#### Extrait choisi

◆ ◆ ◆ ◆ ◆ ◆ ◆

Le recul de la glace de mer influence les migrations des baleines boréales | Polarjournal
Les baleines du Groenland préfèrent la proximité de la glace de mer et sont les seules baleines à fanons à vivre toute l’année dans les eaux arctiques et subarctiques. Photo : Heiner Kubny

Les baleines du Groenland se rétablissent lentement après la fin de la chasse commerciale à la baleine. Il y en a maintenant environ 25 000 dans l’Arctique, répartis en quatre populations. Mais leur habitat se modifie en raison du changement climatique. Ces dernières années, le recul de la glace de mer a déjà entraîné une adaptation du comportement migratoire des baleines boréales, qui aiment se trouver à proximité de la glace de mer, comme le montrent deux chercheuses de l’Oregon State University dans leur nouvelle étude. Ils ont publié leurs résultats dans la revue Movement Ecology.

L’une des quatre populations de baleines du Groenland est la population dite de Béring-Tchouktches-Beaufort. C’est la plus grande et elle semble se développer, selon Kathleen Stafford, professeur associée au Marine Mammal Institute au Hatfield Marine Science Center de l’Oregon State University et co-auteur de l’étude. Les baleines passent généralement l’hiver dans le nord de la mer de Béring et migrent au printemps vers le nord, en passant par le détroit de Béring, dans la mer de Beaufort au Canada. Elles y passent l’été et l’automne et retournent vers le sud en hiver, dans la mer de Béring, avec l’augmentation de la glace de mer qui ferme le détroit de Béring.

L’augmentation des températures dans l’Arctique au cours de la dernière décennie a entraîné une diminution de la glace de mer et a maintenu le détroit de plus en plus ouvert pendant les mois d’hiver, explique Angela Szesciorka, chercheuse au Marine Mammal Institute de l’Oregon State University à Newport, Oregon, et auteur principal de l’étude.

« Le manque de glace signifie qu’elles perdent cet habitat critique et, par conséquent, nous voyons que ces baleines ne quittent plus l’Arctique en hiver », explique Szesciorka. « Sans la glace, la disponibilité des baleines du Groenland pourrait changer pour les populations indigènes qui dépendent de ces cétacés. L’absence de glace ouvre également la porte de l’Arctique à d’autres espèces, ce qui entraîne une concurrence pour les ressources, des prédateurs potentiels et une interaction humaine accrue par le biais de collisions avec des navires ou de prises dans des engins de pêche ».

Les baleines du Groenland, qui nagent lentement, se nourrissent de copépodes et de krill. On estime qu’elles peuvent vivre jusqu’à 200 ans. Photo : Kathleen Stafford, Marine Mammal Institute, Oregon State University

Les scientifiques pensent que la glace de mer joue un rôle important dans la vie des baleines du Groenland. Selon Stafford, les baleines, qui ne se déplacent que lentement, utilisent peut-être la glace de mer comme protection contre les prédateurs potentiels. De plus, l’eau recouverte de glace pourrait également améliorer la communication entre les animaux.

Cependant, la glace de mer arctique a diminué d’environ 13 % par décennie depuis 1979. Dans la mer des Tchouktches, il y avait autrefois des glaces pluriannuelles, qui se maintient plus d’un an, mais aujourd’hui il n’y a plus que des glaces annuelles.

◆ ◆ ◆ ◆ ◆ ◆ ◆

#### Données extraites
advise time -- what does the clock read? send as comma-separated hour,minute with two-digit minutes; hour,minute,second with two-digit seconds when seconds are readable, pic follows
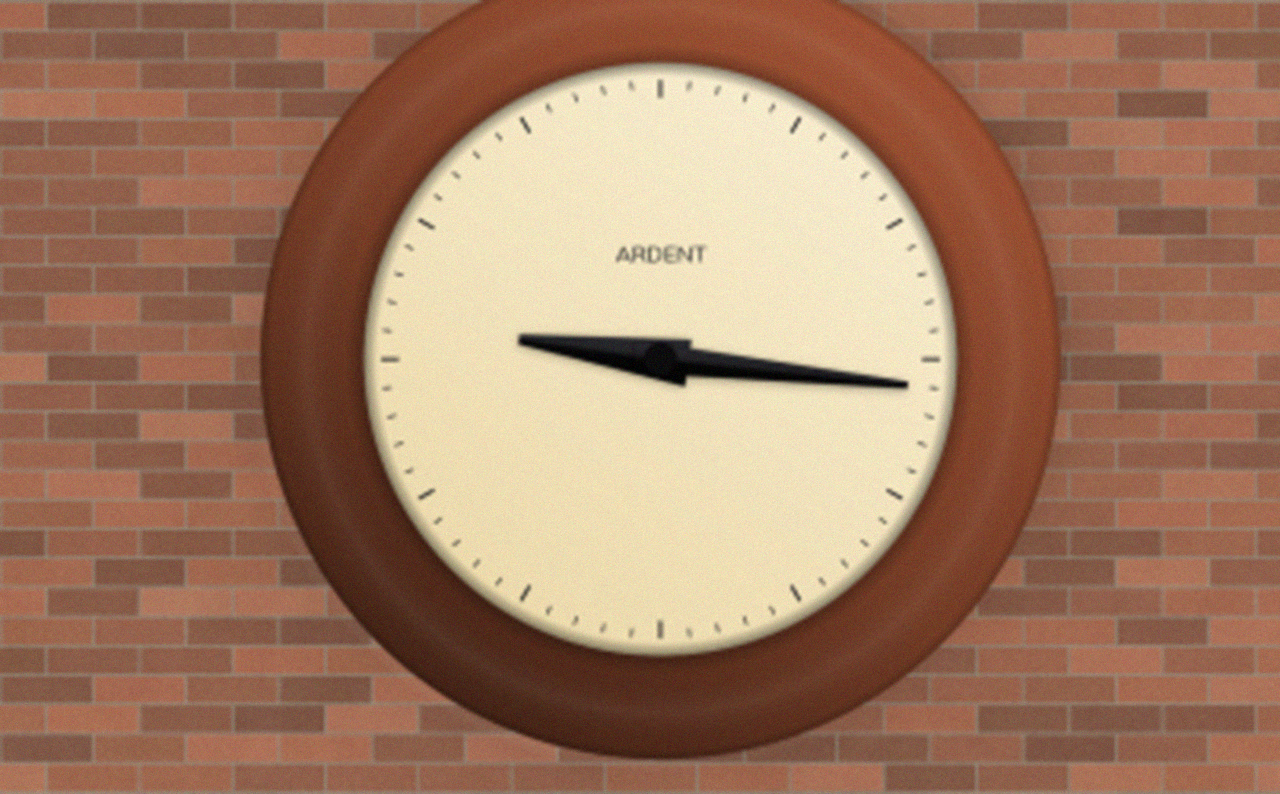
9,16
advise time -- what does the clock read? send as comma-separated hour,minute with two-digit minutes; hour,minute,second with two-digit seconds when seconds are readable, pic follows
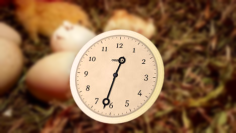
12,32
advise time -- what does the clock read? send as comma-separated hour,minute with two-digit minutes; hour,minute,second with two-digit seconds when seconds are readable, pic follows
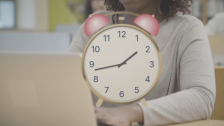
1,43
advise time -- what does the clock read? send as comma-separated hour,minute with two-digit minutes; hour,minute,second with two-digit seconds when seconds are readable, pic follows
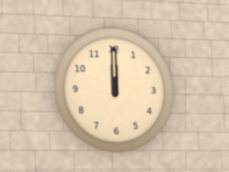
12,00
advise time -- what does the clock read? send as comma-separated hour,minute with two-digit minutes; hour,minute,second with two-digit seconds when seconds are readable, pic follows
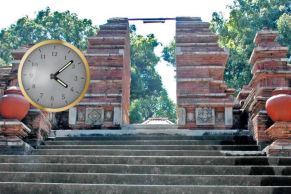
4,08
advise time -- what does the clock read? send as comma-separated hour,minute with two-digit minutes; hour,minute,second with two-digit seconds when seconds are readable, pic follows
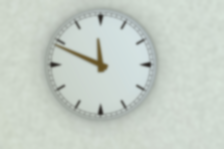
11,49
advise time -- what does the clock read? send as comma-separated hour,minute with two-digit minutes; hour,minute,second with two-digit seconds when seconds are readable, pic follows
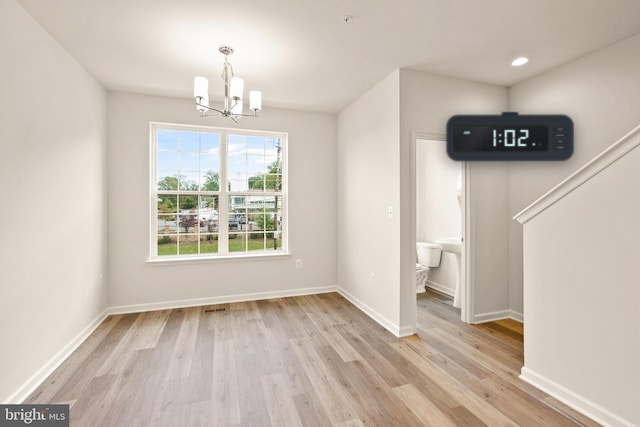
1,02
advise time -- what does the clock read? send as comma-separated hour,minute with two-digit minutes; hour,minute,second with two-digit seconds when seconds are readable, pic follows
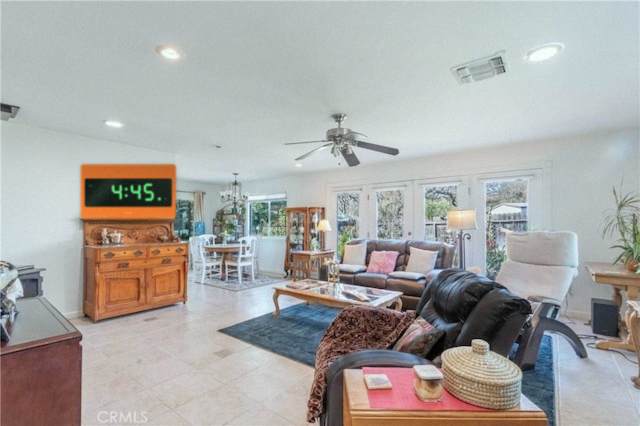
4,45
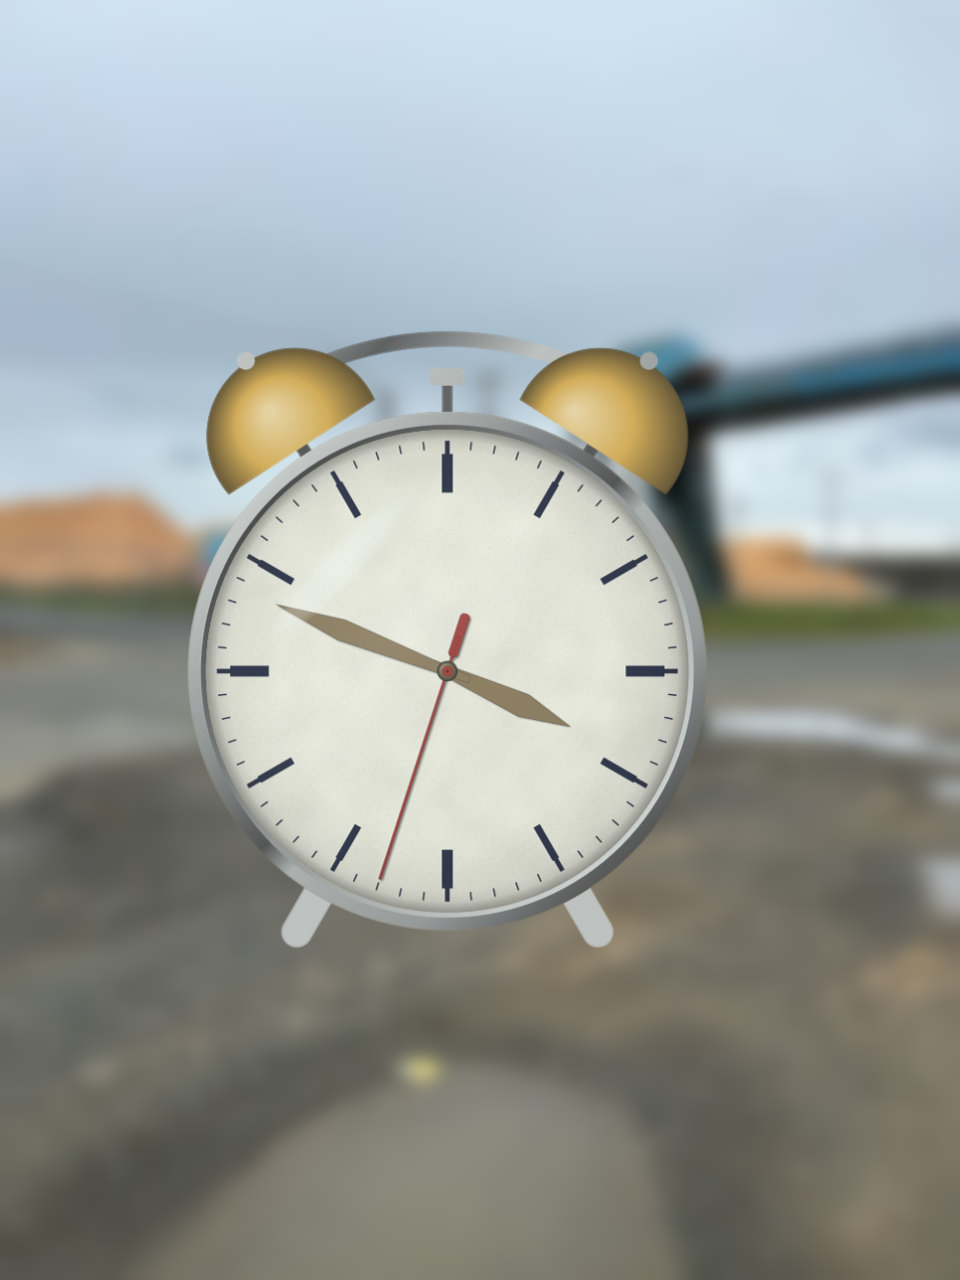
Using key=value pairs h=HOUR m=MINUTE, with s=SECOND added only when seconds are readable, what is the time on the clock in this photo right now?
h=3 m=48 s=33
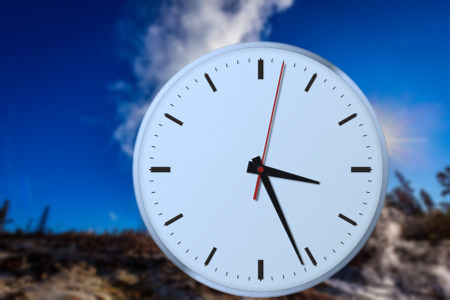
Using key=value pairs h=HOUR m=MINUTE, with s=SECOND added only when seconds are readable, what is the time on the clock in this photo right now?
h=3 m=26 s=2
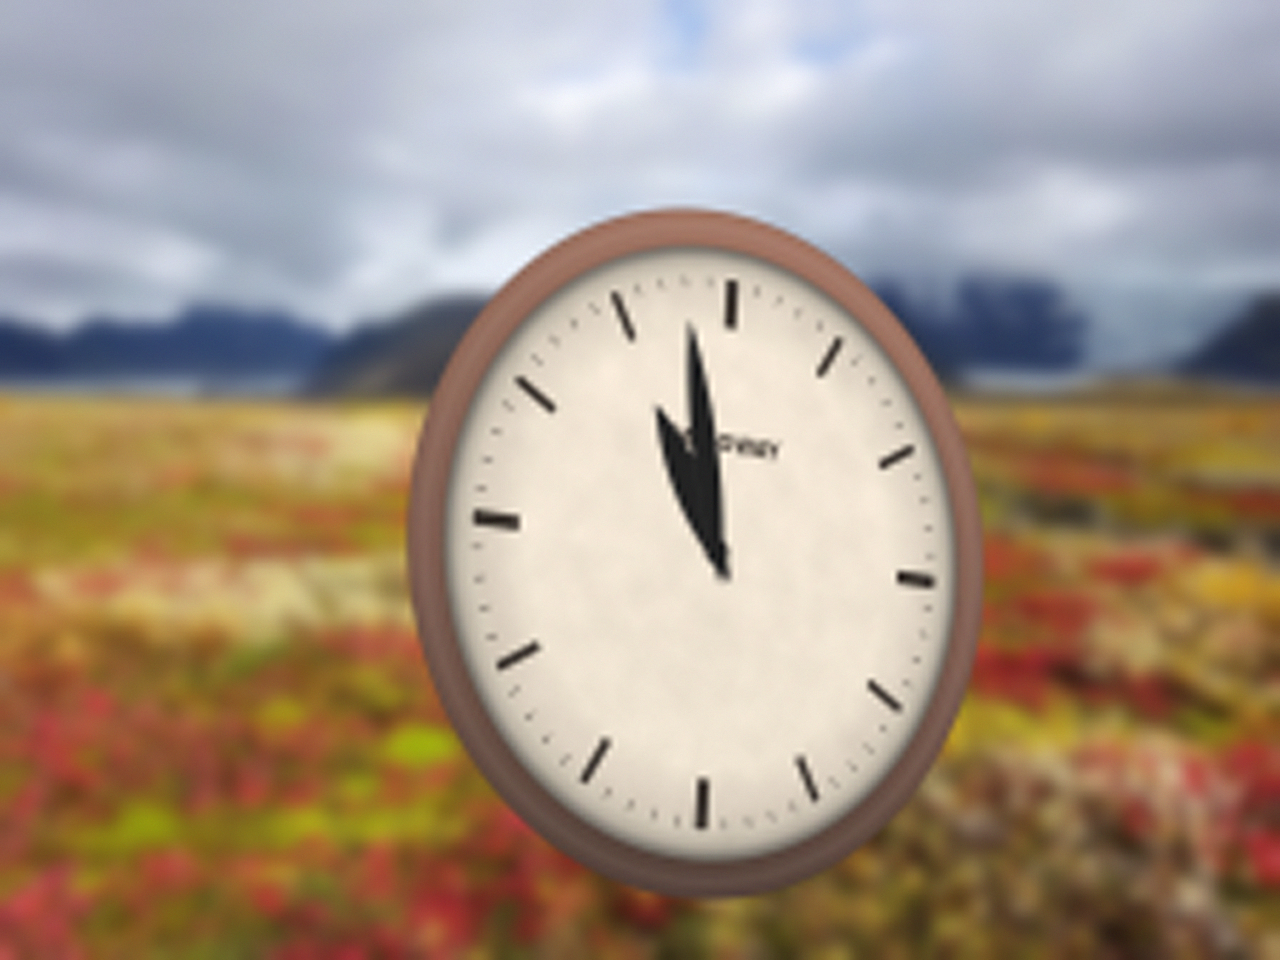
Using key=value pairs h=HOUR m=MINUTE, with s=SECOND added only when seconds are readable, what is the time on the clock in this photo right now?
h=10 m=58
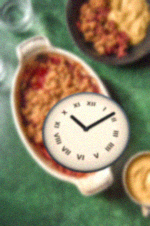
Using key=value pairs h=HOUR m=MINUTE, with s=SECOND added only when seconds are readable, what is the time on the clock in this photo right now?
h=10 m=8
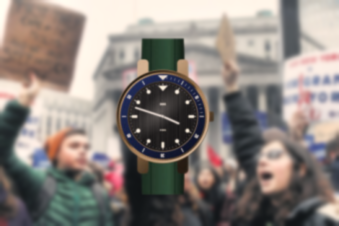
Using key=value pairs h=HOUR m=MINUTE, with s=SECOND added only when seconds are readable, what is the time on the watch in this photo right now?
h=3 m=48
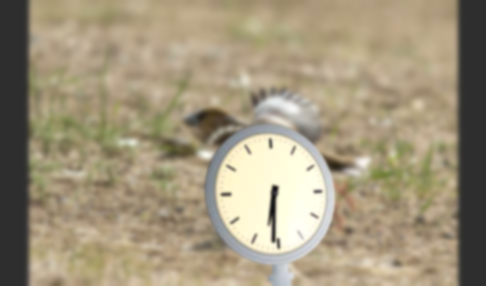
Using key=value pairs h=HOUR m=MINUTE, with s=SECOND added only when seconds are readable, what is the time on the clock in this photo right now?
h=6 m=31
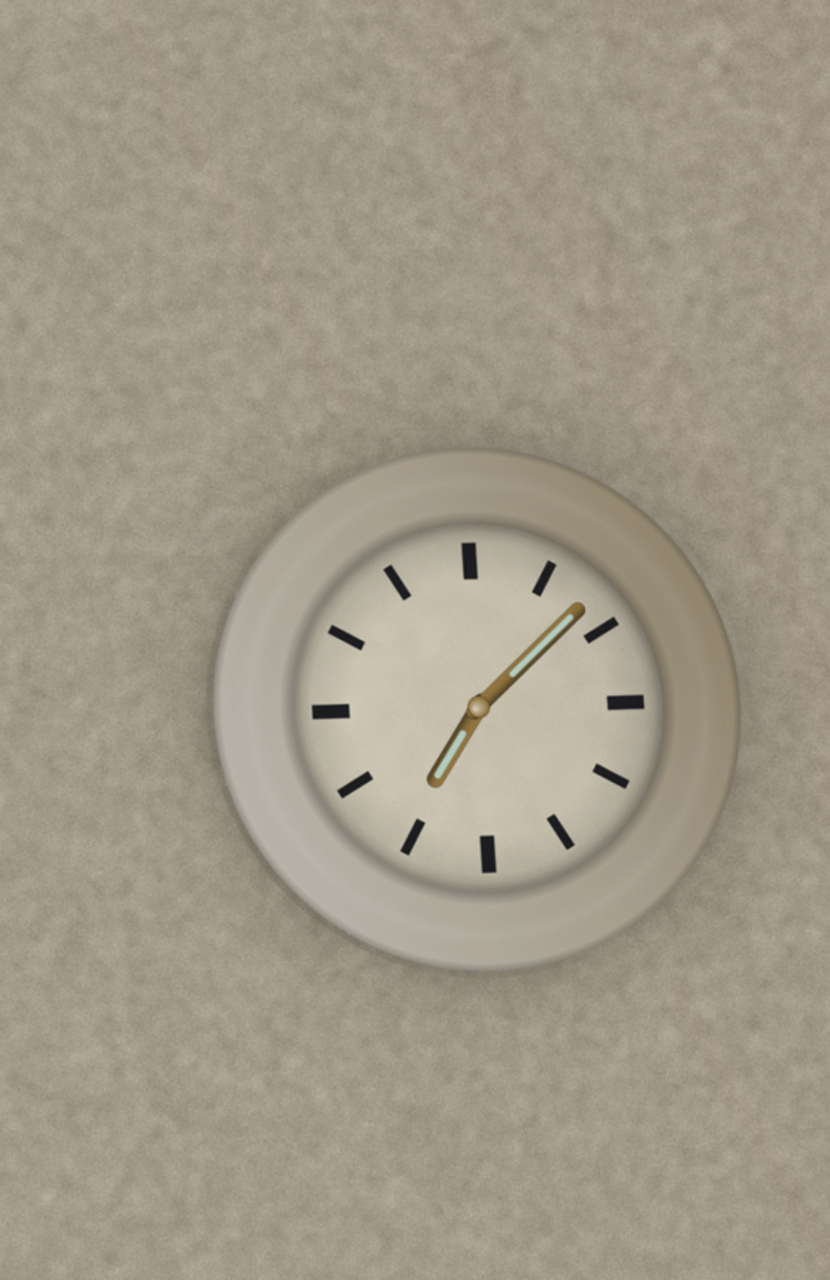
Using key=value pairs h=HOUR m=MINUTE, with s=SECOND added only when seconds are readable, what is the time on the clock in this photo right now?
h=7 m=8
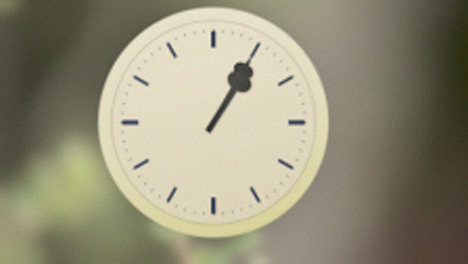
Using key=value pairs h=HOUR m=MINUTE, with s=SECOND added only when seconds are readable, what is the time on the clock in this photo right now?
h=1 m=5
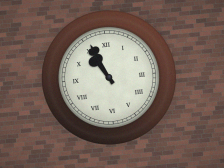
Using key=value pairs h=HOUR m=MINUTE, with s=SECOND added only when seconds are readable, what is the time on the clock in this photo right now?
h=10 m=56
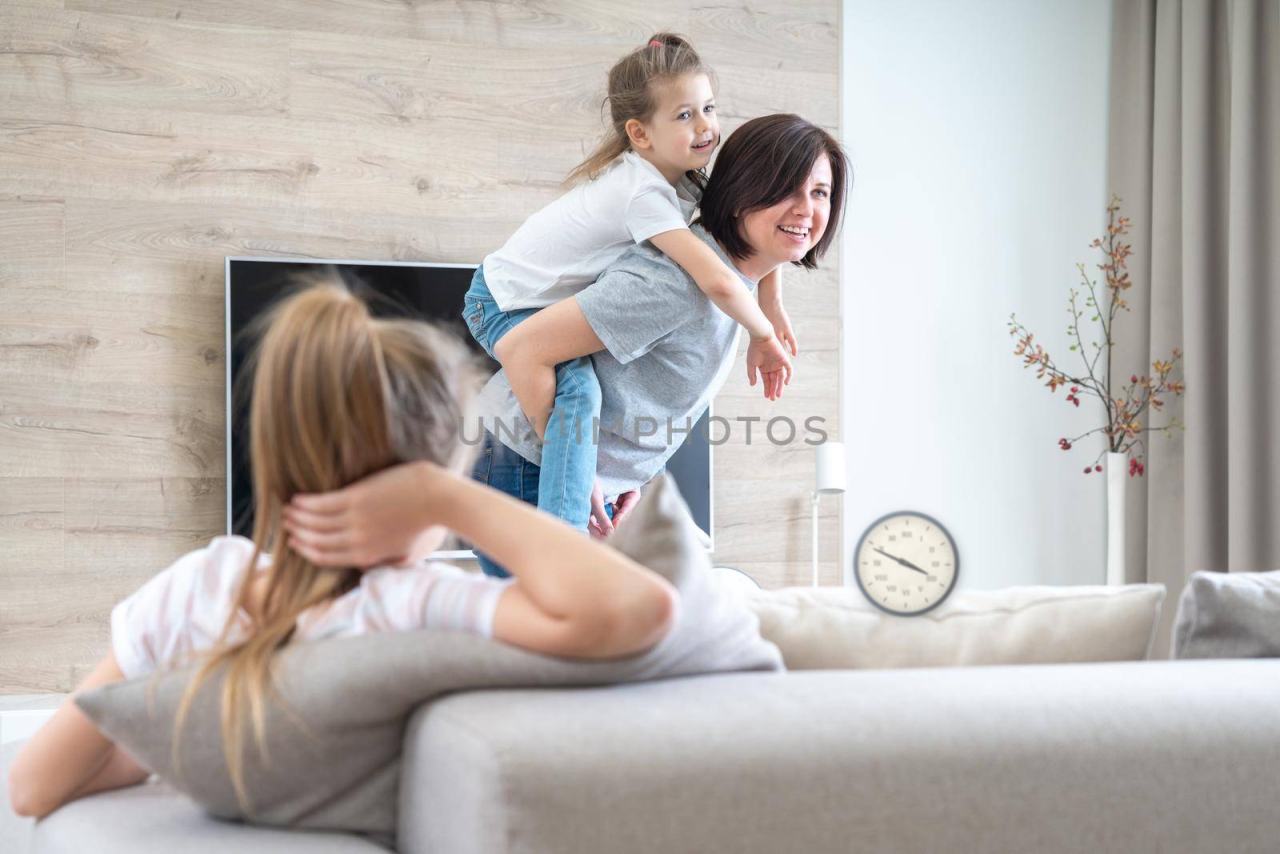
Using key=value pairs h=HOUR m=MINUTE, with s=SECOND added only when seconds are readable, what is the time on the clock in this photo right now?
h=3 m=49
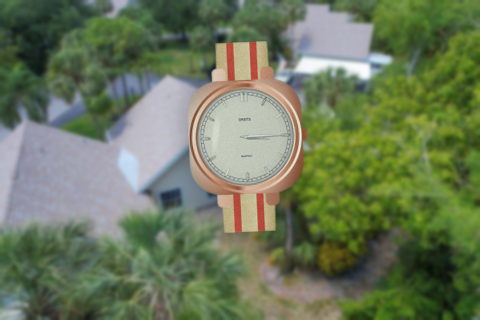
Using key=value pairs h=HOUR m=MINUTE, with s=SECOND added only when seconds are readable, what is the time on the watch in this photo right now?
h=3 m=15
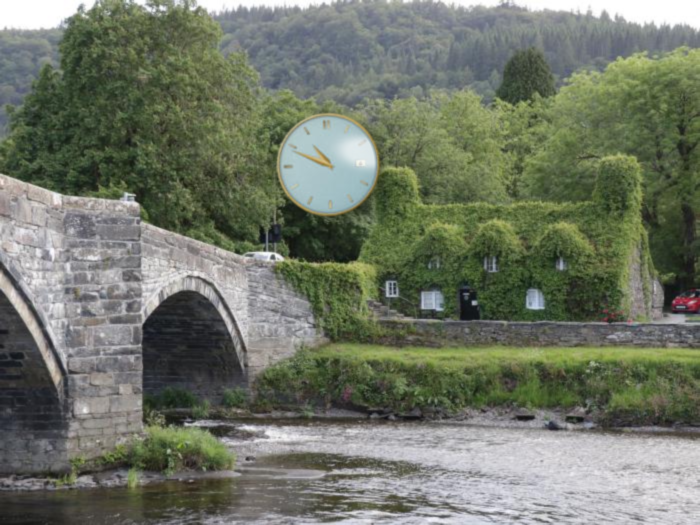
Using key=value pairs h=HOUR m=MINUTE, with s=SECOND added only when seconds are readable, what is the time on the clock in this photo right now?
h=10 m=49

◆ ◆ ◆ ◆ ◆ ◆ ◆

#### Actions demandées
1. Veuillez reproduire le passage de l'article sur les baleines du Groenland, en commençant par « Les scientifiques pensent » et en poursuivant jusqu'à « entre les animaux. ».
2. Répondez aux questions suivantes à partir de l'article sur les baleines du Groenland :
(a) Combien de baleines du Groenland vivent aujourd'hui dans l'Arctique ?
(b) Dans quelle revue l'étude a-t-elle été publiée ?
(c) De combien la glace de mer arctique a-t-elle diminué par décennie depuis 1979 ?
Ces relevés proviennent d'une autre source.

#### Résultats par tâche
1.
Les scientifiques pensent que la glace de mer joue un rôle important dans la vie des baleines du Groenland. Selon Stafford, les baleines, qui ne se déplacent que lentement, utilisent peut-être la glace de mer comme protection contre les prédateurs potentiels. De plus, l’eau recouverte de glace pourrait également améliorer la communication entre les animaux.

2.
(a) Environ 25 000, réparties en quatre populations.
(b) Movement Ecology.
(c) D'environ 13 %.